CHRIS Wallis took a deep breath and agreed to pay "a large sum of money" for the rights to stage The Borrowers.

He then put in "another great dollop" to create his magical marvel of a family show about little people who live in secret under the floorboards.

Faithfully based on Mary Norton's first two books, the production was an unstoppable success in its Manchester debut last Christmas, and now Wallis has put his £50,000 set, puppets great and small and a cast of 13 actors on the road. Next week, a 45-foot articulated lorry will bring the little people to the Grand Opera House in York.

The list of props sounds amazingly small: sardine-can boat, boot, matchbox bed and cotton-reel chairs. But, of course, everything has to switch between tiny and life-size.

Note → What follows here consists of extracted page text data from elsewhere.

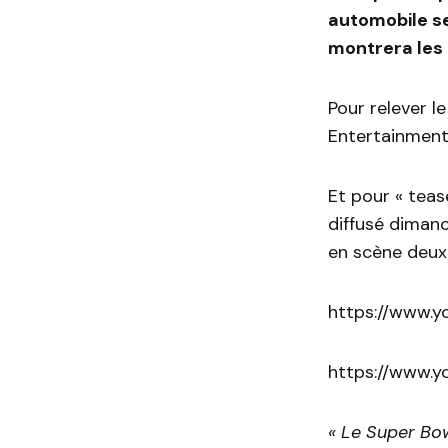
automobile se
montrera les 
Pour relever l
Entertainment
Et pour « tea
diffusé diman
en scène deux
https://www.
https://www.
« Le Super Bow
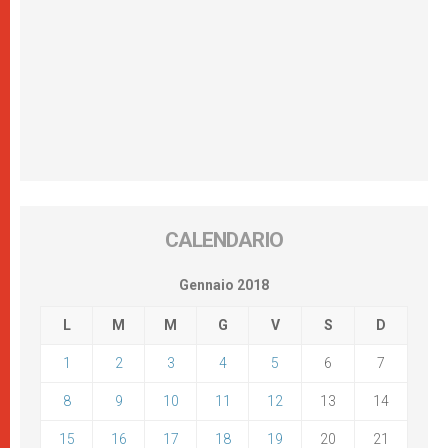
CALENDARIO
Gennaio 2018
L
M
M
G
V
S
D
1
2
3
4
5
6
7
8
9
10
11
12
13
14
15
16
17
18
19
20
21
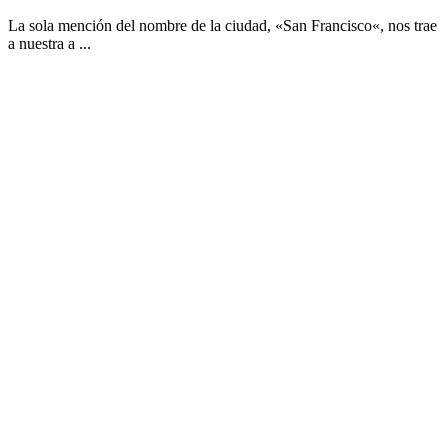
La sola mención del nombre de la ciudad, «San Francisco«, nos trae
a nuestra a ...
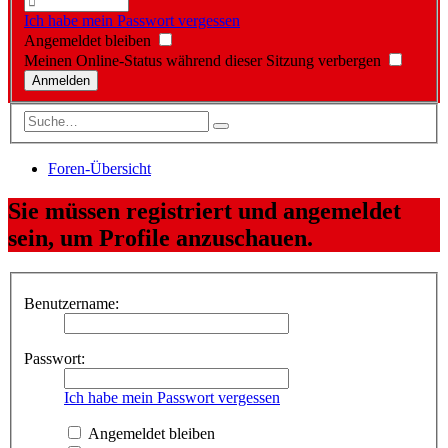
Ich habe mein Passwort vergessen
Angemeldet bleiben
Meinen Online-Status während dieser Sitzung verbergen
Foren-Übersicht
Sie müssen registriert und angemeldet
sein, um Profile anzuschauen.
Benutzername:
Passwort:
Ich habe mein Passwort vergessen
Angemeldet bleiben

"You couldn't even get a packet of pins in the back of the lorry by the time it's loaded," says Wallis.

"How I wish for the special effects they had for the Ian Holm and Penelope Wilton version on BBC1. It would have been easier hiring the tiniest actors we could find and it's a bit more expensive than having three people sitting on a sofa for a Harold Pinter play!"

Wallis is originally a zoologist who moved into acting from teaching drama in a Liverpool comprehensive. He is a strong advocate for youth theatre and was artistic director of York Theatre Royal Young People's Theatre from 1979 until 1986.

After running the West End's Unicorn Theatre for Children he joined the BBC. In 1994 he become executive producer of Watershed Productions and somehow manages to fit in children's theatre with independent BBC radio productions and setting up a radio soap for Somali on behalf of the United Nations.

"One of my former colleagues at Unicorn was playwright Charles Way and I saw his version of The Borrowers on the small stage at Wimbledon. I could see it was fantastic and we've had reviews to die for ever since," he says.

"I like shows which work with family audiences and I'm appalled, frankly, at the standard of some things that are put on - although not as much as the actors who have to perform them," says Wallis.

The Borrowers, Grand Opera House, York, July 4 to 7. Performances: Wednesday, 1.30pm, 7pm; Thursday, 10.15am, 7pm; Friday, 10.15am, 7.30pm; Saturday, 2.30pm, 7.30pm. Box Office: 01904 671818.